EXCERPTED PASSAGE Start Marker
Here's an encore presentation of something we discussed on this blog last Christmas. Two friends of this blog, Terry Mattingly and Erin Manning, took opposite sides of the debate over whether Christians should observe the Santa Claus myth in their households.
Terry says no, that Christmas belongs to the Church. Excerpt:
Here is the key question: Does saying "yes" to St. Nicholas automatically mean saying "no" to Santa Claus?Even before we converted to Eastern Orthodoxy, my wife and I had made the decision that – in our house – the answer would be affirmative. The reason was simple: We didn't want to say things to our children that we do not believe are true.
In other words, we believe that the whole season of Nativity Lent and Christmas belong, first and foremost, to the church. That's an issue – as the Orthodox would say – of Christian Tradition with a "big T."
EXCERPTED PASSAGE End Marker
_INSTRUCTIONS TO FOLLOW_
Reproduce the Santa Claus blog post above verbatim from "Here's an encore" up to and including "believe are true.".
DATASET EXCERPT Start Marker
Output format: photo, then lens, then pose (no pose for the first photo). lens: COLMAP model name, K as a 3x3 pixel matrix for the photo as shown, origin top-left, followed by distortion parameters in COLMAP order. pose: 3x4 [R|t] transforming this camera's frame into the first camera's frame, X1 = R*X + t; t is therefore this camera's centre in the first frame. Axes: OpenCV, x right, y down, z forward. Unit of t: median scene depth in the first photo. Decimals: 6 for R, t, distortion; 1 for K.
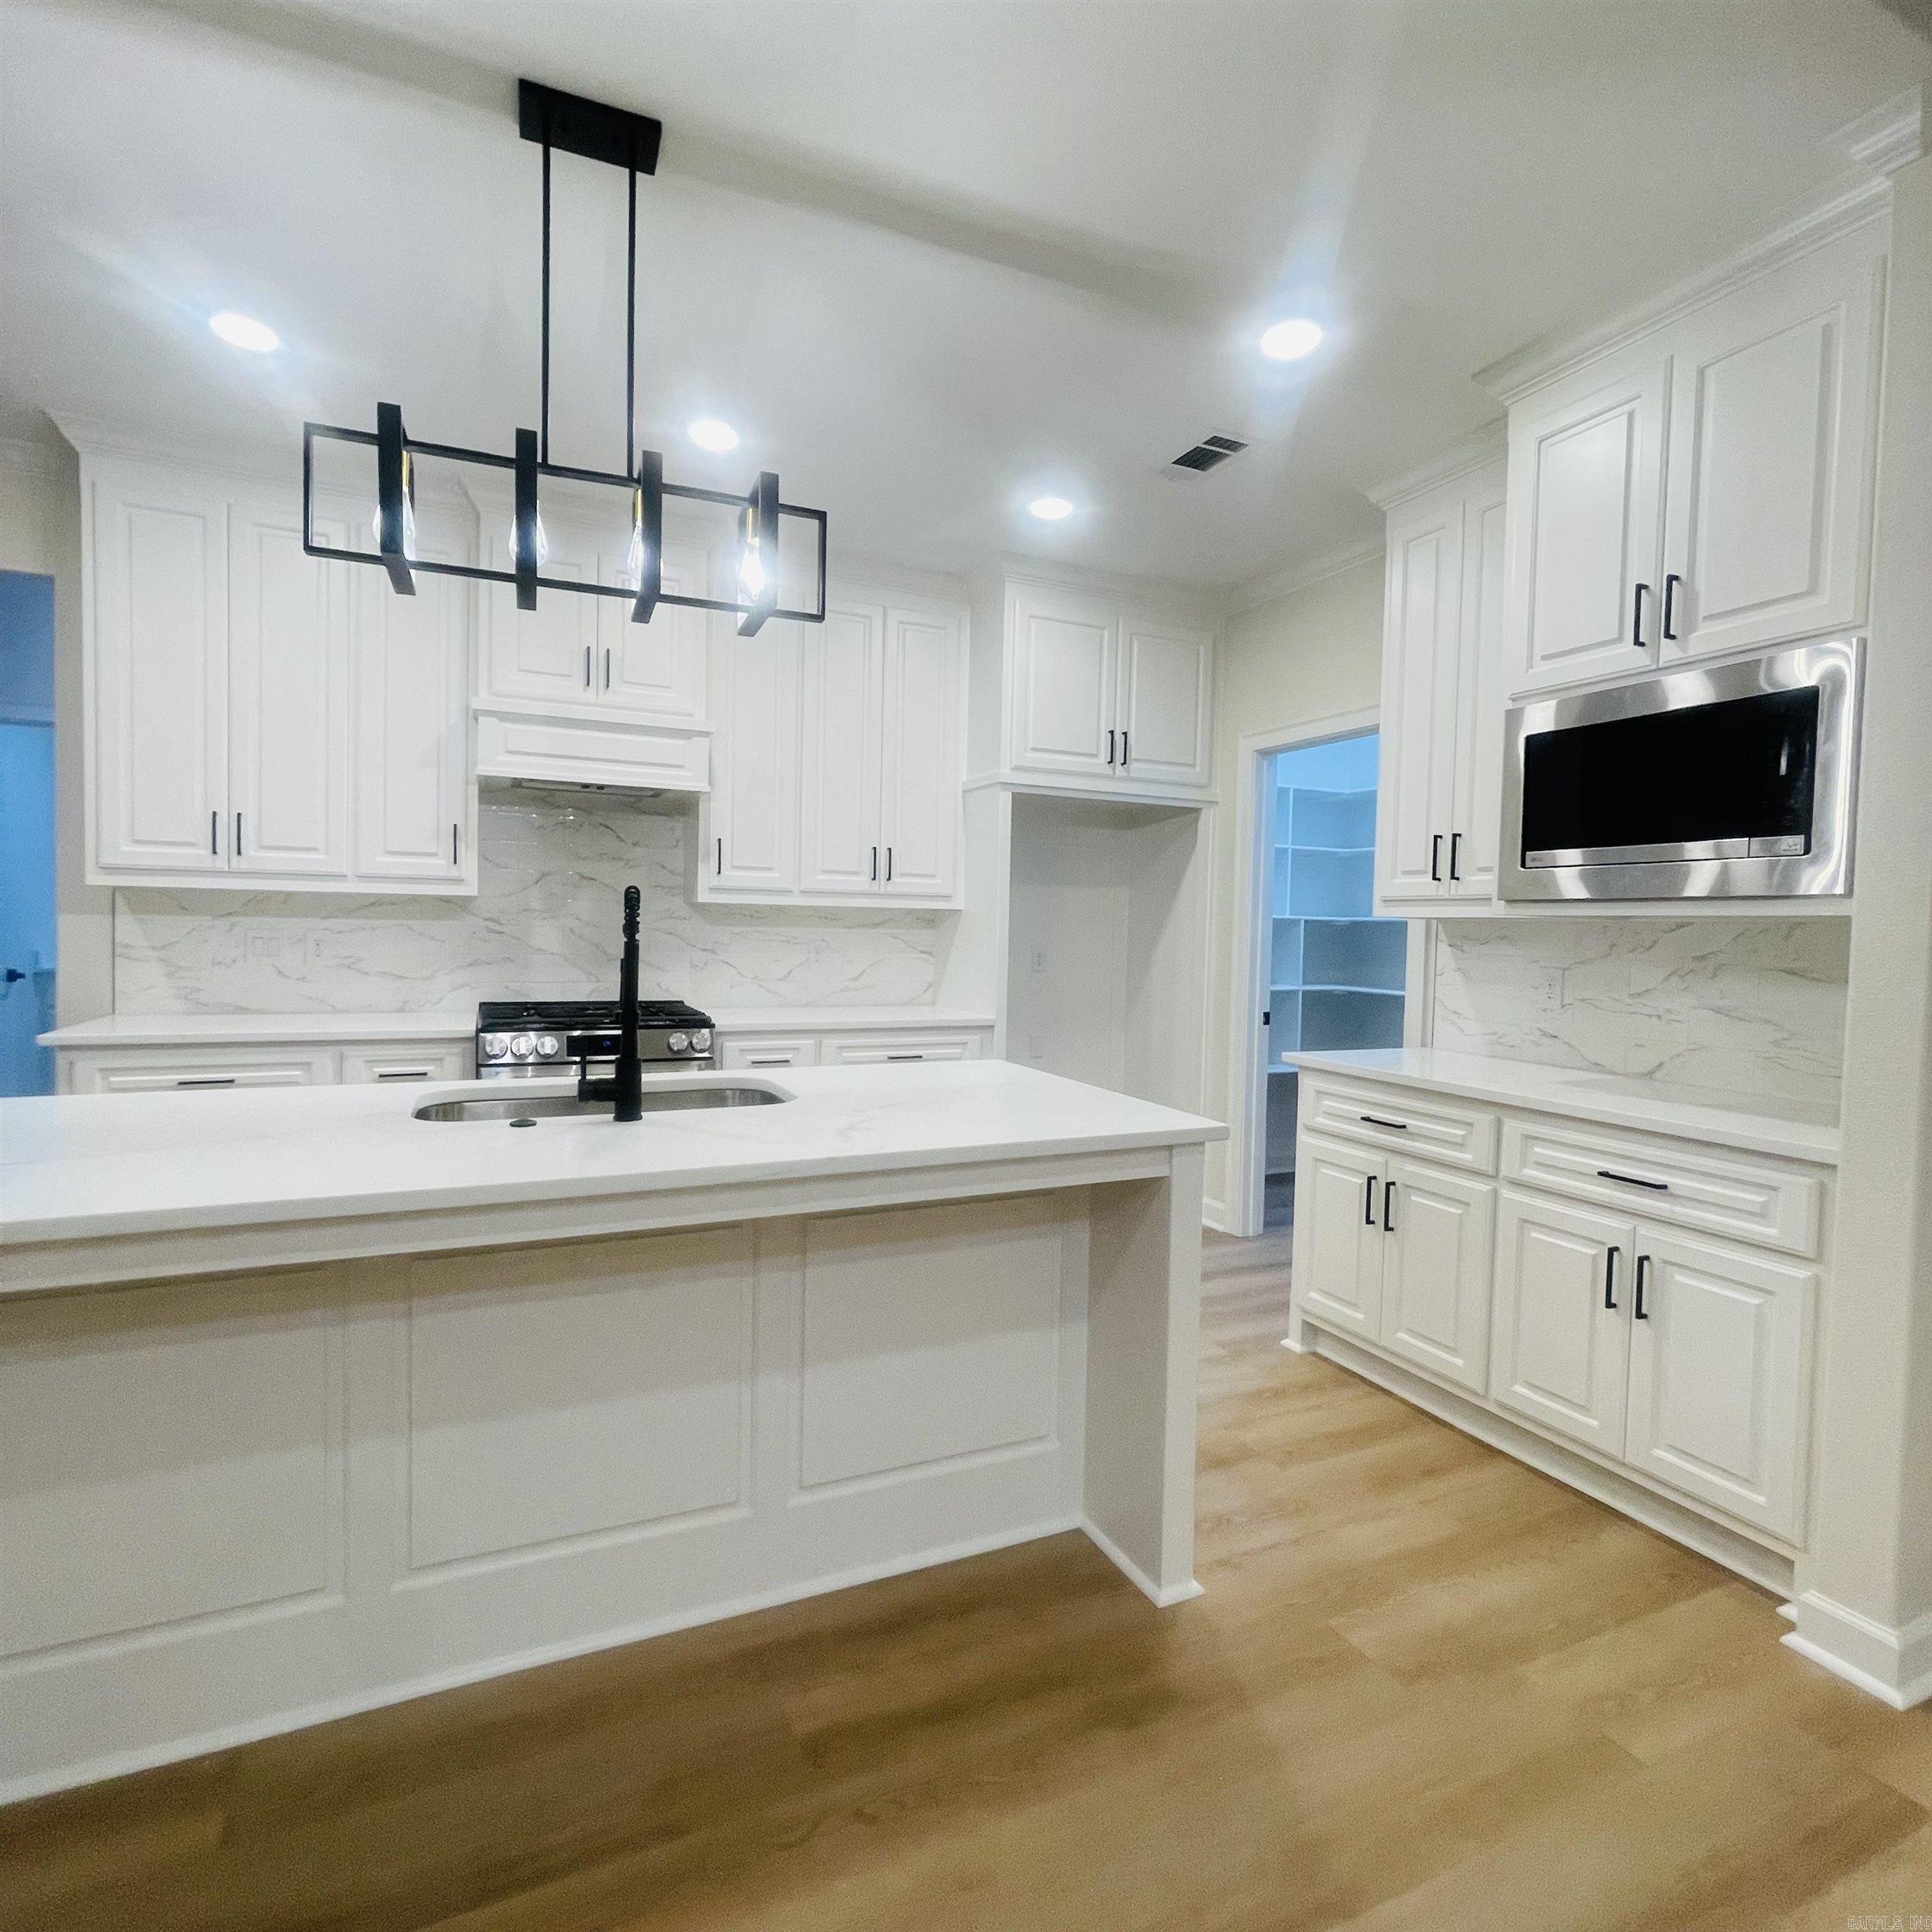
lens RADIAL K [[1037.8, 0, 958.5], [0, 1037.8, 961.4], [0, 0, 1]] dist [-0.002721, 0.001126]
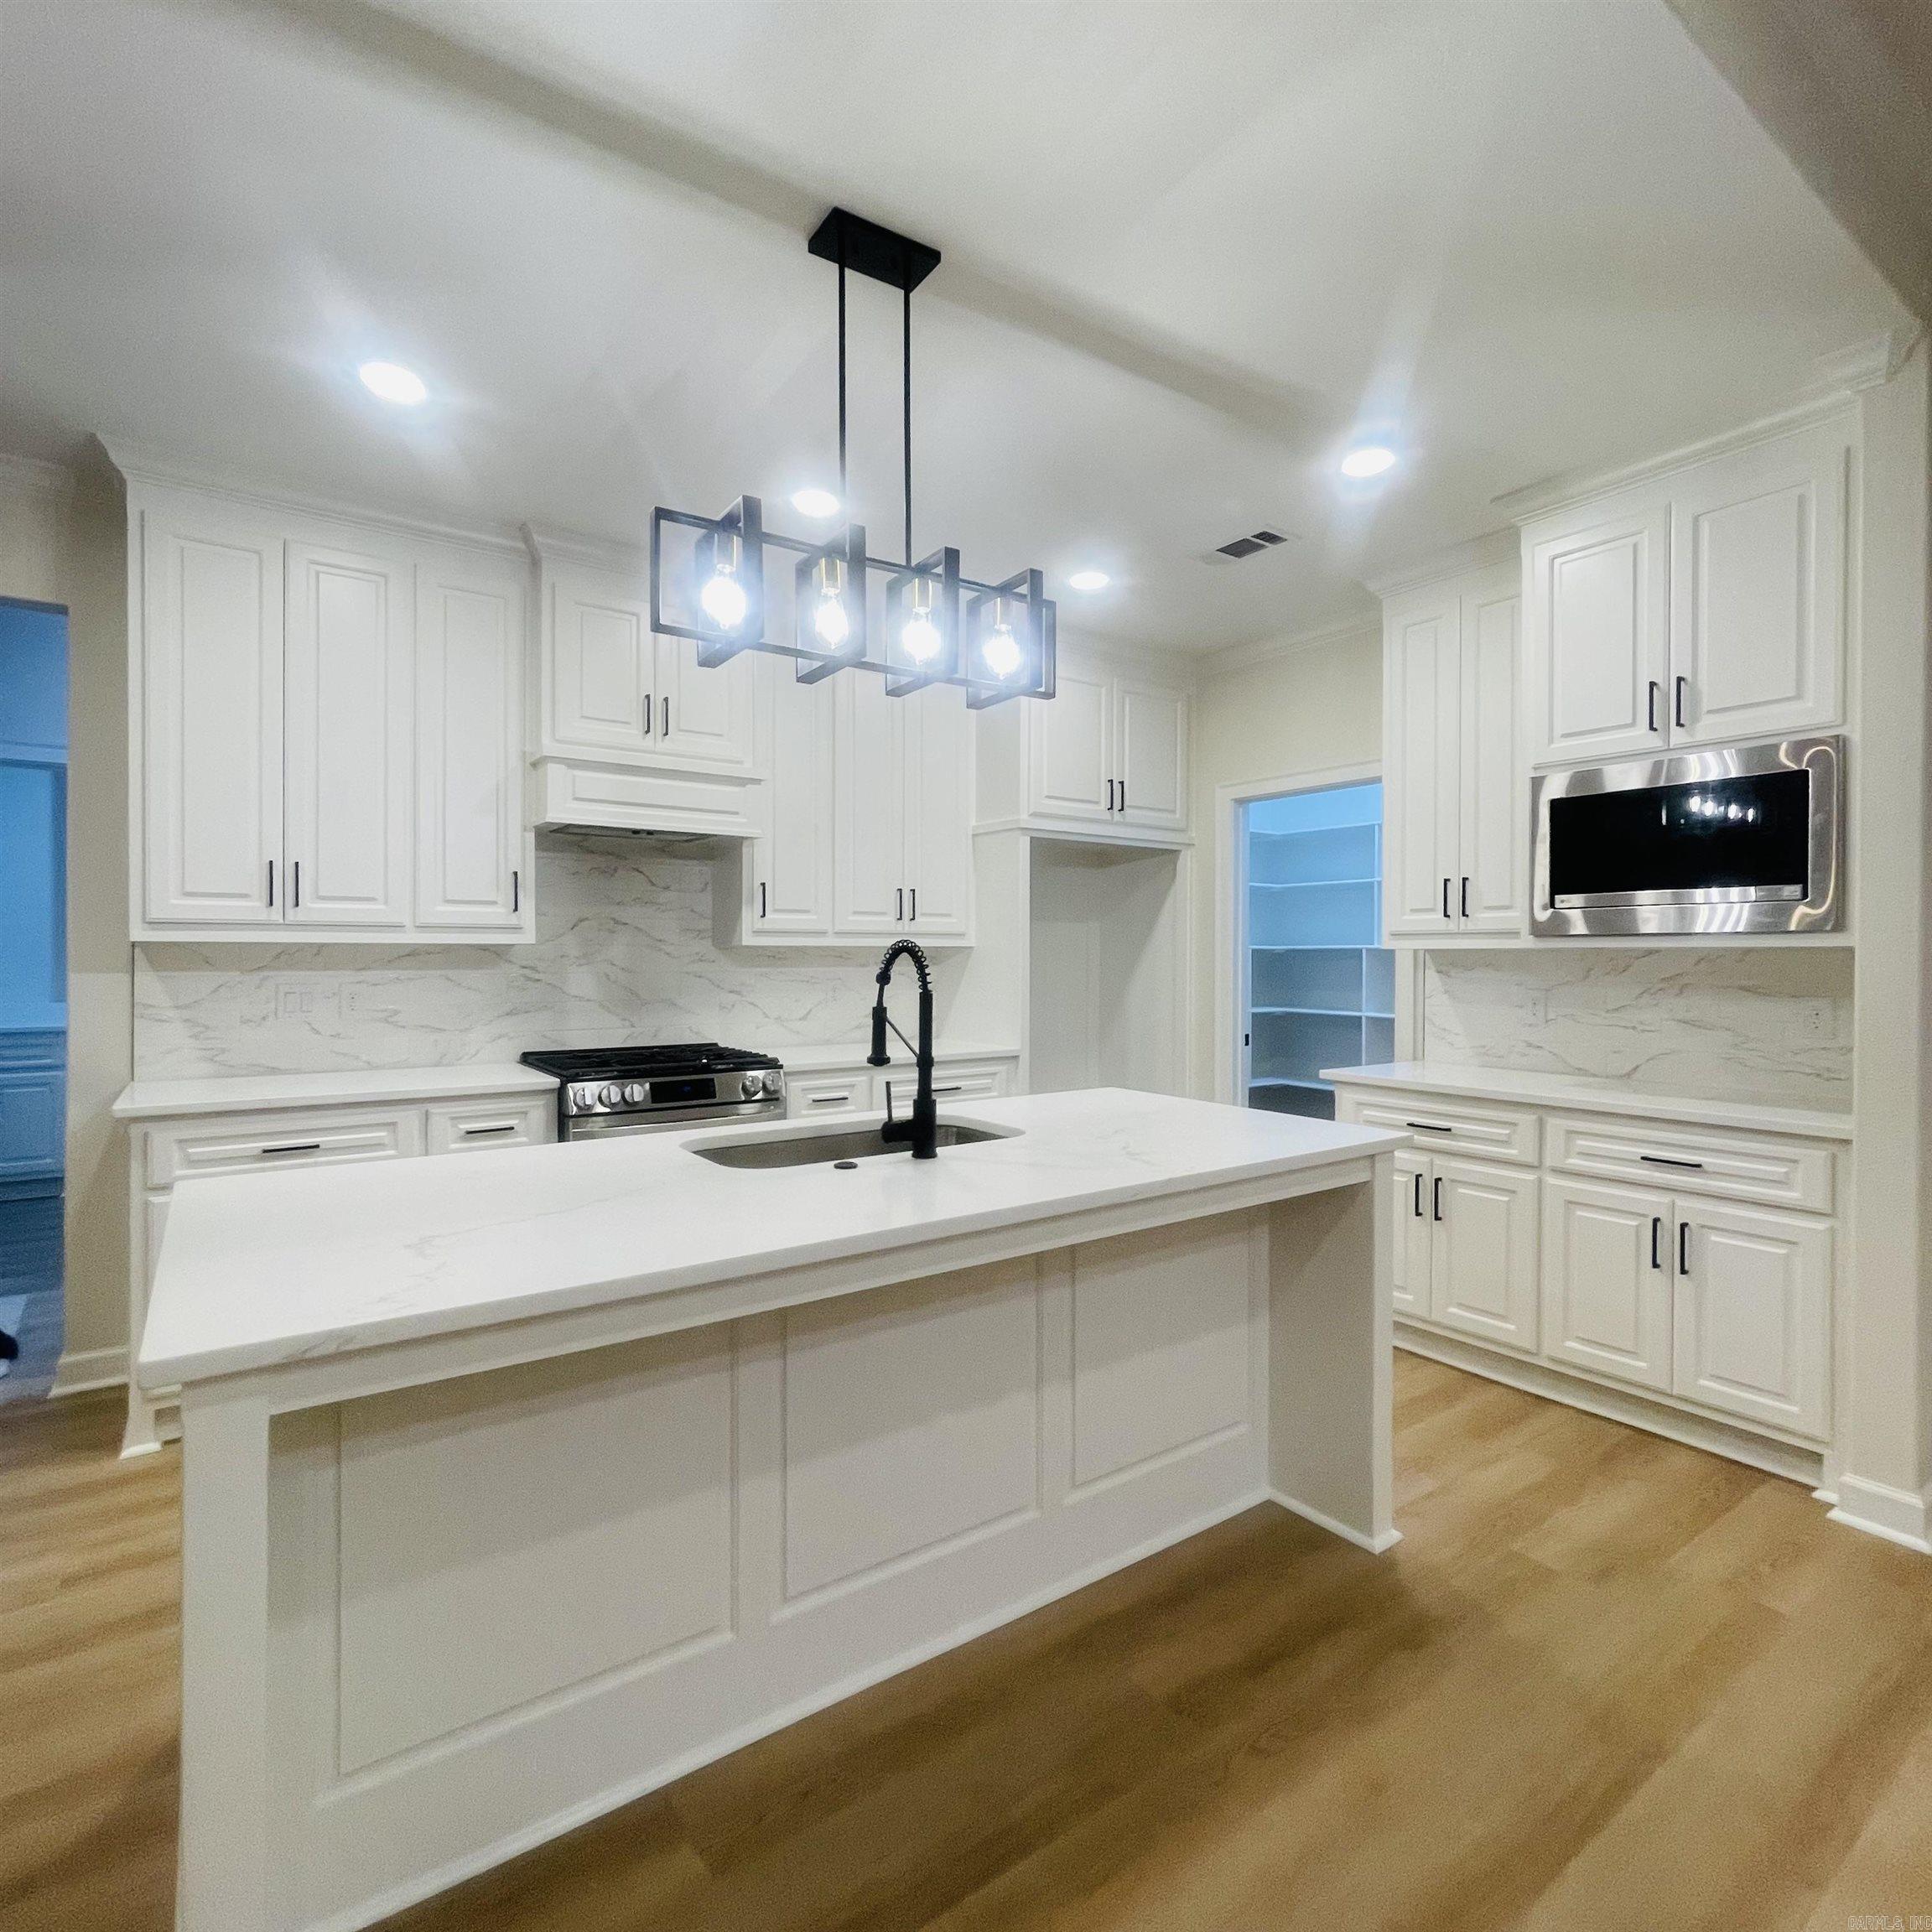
DATASET EXCERPT End Marker
_REPLY TO THE TASK_
Here's an encore presentation of something we discussed on this blog last Christmas. Two friends of this blog, Terry Mattingly and Erin Manning, took opposite sides of the debate over whether Christians should observe the Santa Claus myth in their households.
Terry says no, that Christmas belongs to the Church. Excerpt:
Here is the key question: Does saying "yes" to St. Nicholas automatically mean saying "no" to Santa Claus?Even before we converted to Eastern Orthodoxy, my wife and I had made the decision that – in our house – the answer would be affirmative. The reason was simple: We didn't want to say things to our children that we do not believe are true.